**Instruction**.
Copy out the text of the records below with "zulassen" replaced by "erlauben" wherever it occurs, changing nothing else, and leave the pictures out.

**Dataset**.
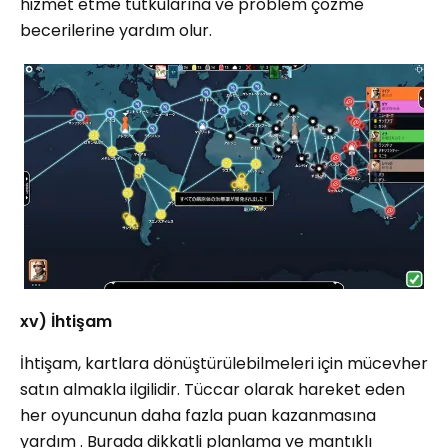
hizmet etme tutkularına ve problem çözme
becerilerine yardım olur.
xv) İhtişam
İhtişam, kartlara dönüştürülebilmeleri için mücevher
satın almakla ilgilidir. Tüccar olarak hareket eden
her oyuncunun daha fazla puan kazanmasına
yardım . Burada dikkatli planlama ve mantıklı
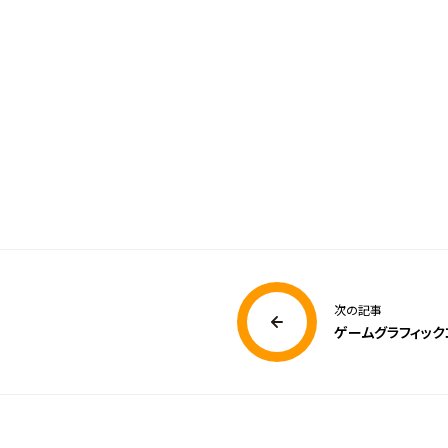
次の記事
ゲームグラフィック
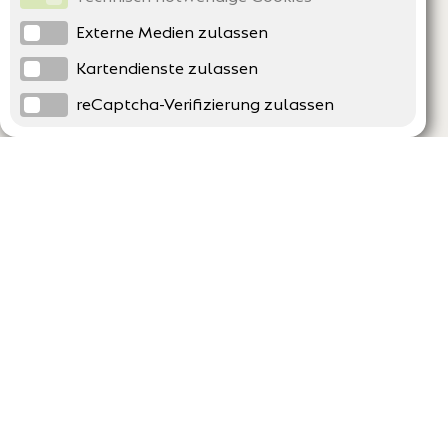
Externe Medien zulassen
Kartendienste zulassen
reCaptcha-Verifizierung zulassen
Unternehmen
Support
Über uns
Erklärung zur Barrierefreiheit
Impressum
Häufig gestellte Fragen
AGB und Datenschutz
Verträge hier kündigen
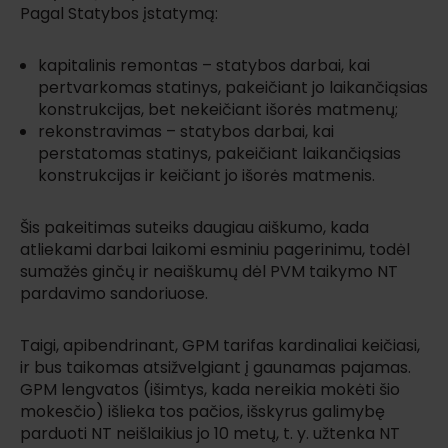
Pagal Statybos įstatymą:
kapitalinis remontas – statybos darbai, kai
pertvarkomas statinys, pakeičiant jo laikančiąsias
konstrukcijas, bet nekeičiant išorės matmenų;
rekonstravimas – statybos darbai, kai
perstatomas statinys, pakeičiant laikančiąsias
konstrukcijas ir keičiant jo išorės matmenis.
Šis pakeitimas suteiks daugiau aiškumo, kada
atliekami darbai laikomi esminiu pagerinimu, todėl
sumažės ginčų ir neaiškumų dėl PVM taikymo NT
pardavimo sandoriuose.
Taigi, apibendrinant, GPM tarifas kardinaliai keičiasi,
ir bus taikomas atsižvelgiant į gaunamas pajamas.
GPM lengvatos (išimtys, kada nereikia mokėti šio
mokesčio) išlieka tos pačios, išskyrus galimybę
parduoti NT neišlaikius jo 10 metų, t. y. užtenka NT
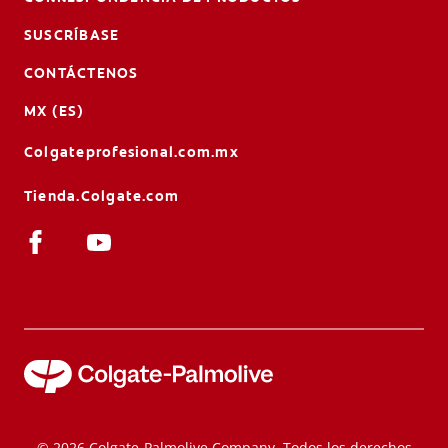
SUSCRÍBASE
CONTÁCTENOS
MX (ES)
Colgateprofesional.com.mx
Tienda.Colgate.com
© 2026 Colgate-Palmolive Company. Todos los derechos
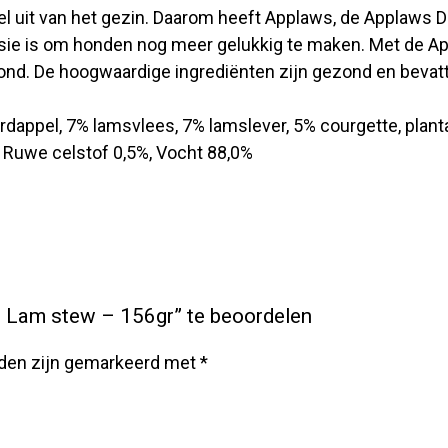
deel uit van het gezin. Daarom heeft Applaws, de Applaw
sie is om honden nog meer gelukkig te maken. Met de A
ond. De hoogwaardige ingrediënten zijn gezond en bevatt
ardappel, 7% lamsvlees, 7% lamslever, 5% courgette, plan
, Ruwe celstof 0,5%, Vocht 88,0%
Lam stew – 156gr” te beoordelen
lden zijn gemarkeerd met
*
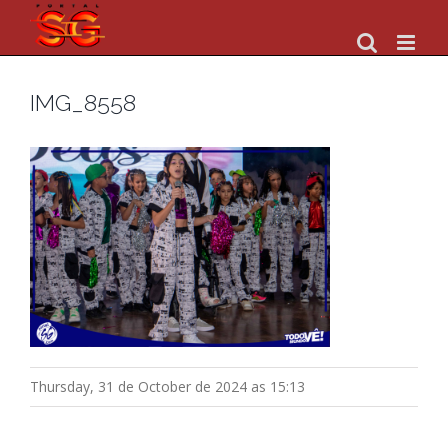
Skip
to
content
IMG_8558
Thursday, 31 de October de 2024 as 15:13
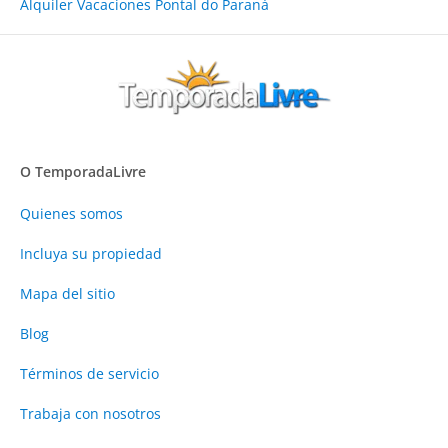
Alquiler Vacaciones Pontal do Paraná
O TemporadaLivre
Quienes somos
Incluya su propiedad
Mapa del sitio
Blog
Términos de servicio
Trabaja con nosotros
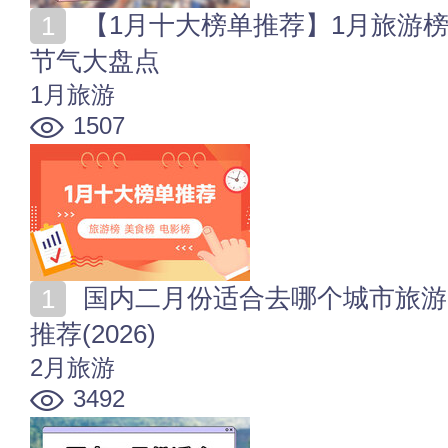
【1月十大榜单推荐】1月旅游榜_美食榜_电影榜_节日
节气大盘点
1月旅游
1507
国内二月份适合去哪个城市旅游 2月份十大旅游目的地
推荐(2026)
2月旅游
3492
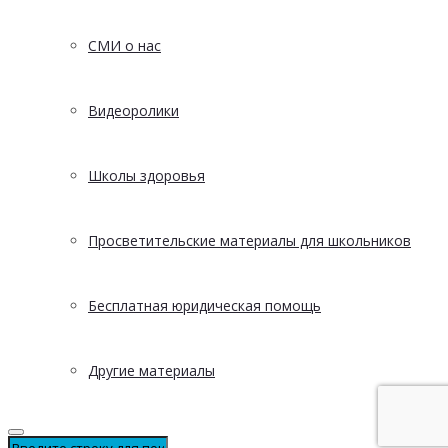
СМИ о нас
Видеоролики
Школы здоровья
Просветительские материалы для школьников
Бесплатная юридическая помощь
Другие материалы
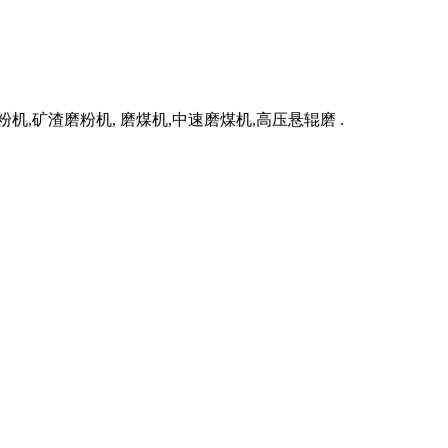
,矿渣磨粉机, 磨煤机,中速磨煤机,高压悬辊磨 .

**Output**.
hizmet etme tutkularına ve problem çözme
becerilerine yardım olur.
xv) İhtişam
İhtişam, kartlara dönüştürülebilmeleri için mücevher
satın almakla ilgilidir. Tüccar olarak hareket eden
her oyuncunun daha fazla puan kazanmasına
yardım . Burada dikkatli planlama ve mantıklı
次の記事
ゲームグラフィック
Externe Medien erlauben
Kartendienste erlauben
reCaptcha-Verifizierung erlauben
Unternehmen
Support
Über uns
Erklärung zur Barrierefreiheit
Impressum
Häufig gestellte Fragen
AGB und Datenschutz
Verträge hier kündigen
Pagal Statybos įstatymą:
kapitalinis remontas – statybos darbai, kai
pertvarkomas statinys, pakeičiant jo laikančiąsias
konstrukcijas, bet nekeičiant išorės matmenų;
rekonstravimas – statybos darbai, kai
perstatomas statinys, pakeičiant laikančiąsias
konstrukcijas ir keičiant jo išorės matmenis.
Šis pakeitimas suteiks daugiau aiškumo, kada
atliekami darbai laikomi esminiu pagerinimu, todėl
sumažės ginčų ir neaiškumų dėl PVM taikymo NT
pardavimo sandoriuose.
Taigi, apibendrinant, GPM tarifas kardinaliai keičiasi,
ir bus taikomas atsižvelgiant į gaunamas pajamas.
GPM lengvatos (išimtys, kada nereikia mokėti šio
mokesčio) išlieka tos pačios, išskyrus galimybę
parduoti NT neišlaikius jo 10 metų, t. y. užtenka NT
SUSCRÍBASE
CONTÁCTENOS
MX (ES)
Colgateprofesional.com.mx
Tienda.Colgate.com
© 2026 Colgate-Palmolive Company. Todos los derechos
deel uit van het gezin. Daarom heeft Applaws, de Applaw
sie is om honden nog meer gelukkig te maken. Met de A
ond. De hoogwaardige ingrediënten zijn gezond en bevatt
ardappel, 7% lamsvlees, 7% lamslever, 5% courgette, plan
, Ruwe celstof 0,5%, Vocht 88,0%
Lam stew – 156gr” te beoordelen
lden zijn gemarkeerd met
*
Skip
to
content
IMG_8558
Thursday, 31 de October de 2024 as 15:13
Alquiler Vacaciones Pontal do Paraná
O TemporadaLivre
Quienes somos
Incluya su propiedad
Mapa del sitio
Blog
Términos de servicio
Trabaja con nosotros
【1月十大榜单推荐】1月旅游榜_美食榜_电影榜_节日
节气大盘点
1月旅游
1507
国内二月份适合去哪个城市旅游 2月份十大旅游目的地
推荐(2026)
2月旅游
3492
СМИ о нас
Видеоролики
Школы здоровья
Просветительские материалы для школьников
Бесплатная юридическая помощь
Другие материалы
,矿渣磨粉机, 磨煤机,中速磨煤机,高压悬辊磨 .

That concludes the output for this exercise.